Looking forward to your thoughts, feedback, and hopefully a lively discussion!

3 Likes

Currently documented reference counting semantics:

  • No Reference Semantic – The function does not involve reference counting operations.
  • Return new reference – The function returns a new reference (caller is responsible for decref).
  • Return borrowed reference – The function returns a borrowed reference (caller should not decref).
  • Return immortal reference – The function returns an immortal reference (never needs decref).
  • Stealing reference – The function steals a reference from one or more parameters.
  • Return a new reference via an output pointer parameter – The function provides a new reference through an output pointer parameter.
  • Return a borrowed reference via an output pointer parameter – The function provides a borrowed reference through an output pointer parameter.

This might be interesting in PyO3 / rust-for-cpython where we could automatically generate thin wrappers around C API functions which use richer types than raw pointers to encode the refcounting semantics. cc @emmatyping

2 Likes

Thank you for working on this!

This format is rather verbose at first sight.
I’d recommend using short identifiers (like new_ref, borrow, etc.) – you already have a bullet list of longer explanations.
It’s not able to express the weirdness of PyModule_AddObject, which only steals on success. But maybe such outliers should be special cases (it’s less work to remove calls to PyModule_AddObject than to teach tooling to handle it).

Consider structuring this to separately describe the return value and each argument.
PyErr_Fetch “returns” three new references; PyDict_Next two borrrowed ones. (Those functions are problematic, but a hypothetical “good” C API for dict.popitem would return two new refs. We might add something like that in the future.).

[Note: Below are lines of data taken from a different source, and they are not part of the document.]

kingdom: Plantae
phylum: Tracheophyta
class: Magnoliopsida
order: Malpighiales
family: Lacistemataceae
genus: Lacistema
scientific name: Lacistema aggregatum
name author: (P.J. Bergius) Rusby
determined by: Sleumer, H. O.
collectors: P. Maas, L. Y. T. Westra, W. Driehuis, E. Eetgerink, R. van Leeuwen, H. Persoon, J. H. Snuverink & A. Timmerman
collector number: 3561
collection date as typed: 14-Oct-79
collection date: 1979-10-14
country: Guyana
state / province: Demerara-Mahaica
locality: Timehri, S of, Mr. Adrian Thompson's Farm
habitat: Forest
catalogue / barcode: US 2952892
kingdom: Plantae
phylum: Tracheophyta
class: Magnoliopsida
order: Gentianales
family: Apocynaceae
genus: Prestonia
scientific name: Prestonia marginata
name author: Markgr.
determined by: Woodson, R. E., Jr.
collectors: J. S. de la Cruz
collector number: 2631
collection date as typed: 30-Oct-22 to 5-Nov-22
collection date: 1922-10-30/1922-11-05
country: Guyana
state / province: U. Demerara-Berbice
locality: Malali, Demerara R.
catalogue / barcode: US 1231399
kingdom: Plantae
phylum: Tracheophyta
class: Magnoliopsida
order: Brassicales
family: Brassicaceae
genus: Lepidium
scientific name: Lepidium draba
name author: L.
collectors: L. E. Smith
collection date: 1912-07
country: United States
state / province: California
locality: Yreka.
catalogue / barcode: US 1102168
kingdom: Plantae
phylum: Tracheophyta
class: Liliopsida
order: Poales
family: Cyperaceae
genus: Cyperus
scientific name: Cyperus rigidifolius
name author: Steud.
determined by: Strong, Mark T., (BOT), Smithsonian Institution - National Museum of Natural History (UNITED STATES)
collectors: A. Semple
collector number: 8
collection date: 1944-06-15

Also consider being able to encode “unknown” states. For example, in your example, mocked_funcA has { "semantic": "stealing reference", "stealing param": N } for N=0,1,2, but for argument 3, it’s not possible to tell if it’s not stolen or if that information is unknown.

Consider structuring the format to allow these extensions in the future:

  • argument names (for error messages or code generation)
  • can it be NULL? When?
  • does the return value use one of the 2 standard ways to signal errors (NULL+exception set or non-NULL; -1 with exception set or >=0)?
  • what is a reference borrowed from? (for example, PyTuple_GetItem borrows from its argument)
  • is an argument an array?
  • is an argument a size of an array argument? (e.g. PyTuple_FromArray)

Maybe something like:

"_PyDict_GetItemRef_KnownHash_LockHeld": {
    "return": {"semantics": "tristate"},
    "arguments": [
        {"name": "op", "semantics": "borrow"},
        {"name": "key": "semantics": "borrow"},
        {"name": "hash"}
        {"name": "result", "output": true, "semantics": "new_ref", "null": "on_nonpositive_result"}
    ],
},
"PyTuple_FromArray": {
    "return": {"semantics": "new_ref", "null": "error"},
    "arguments": [
        {"name": "array", "semantics": "borrow", "array": true},
        {"name": "size", "size_for": "array"},
    ],
},

I imagine any extra data would be useful for public API. This could replace things like the current Doc/data/refcounts.dat file, for example.
To be useful, the file needs to be used/checked by some (public) tooling.
For internal APIs, it might be better to keep the metadatata auto-generated.

1 Like

Thank you for the suggestions. Your point is especially enlightening. This format is not only more concise, but also allows for the inclusion of more valuable information (semantics).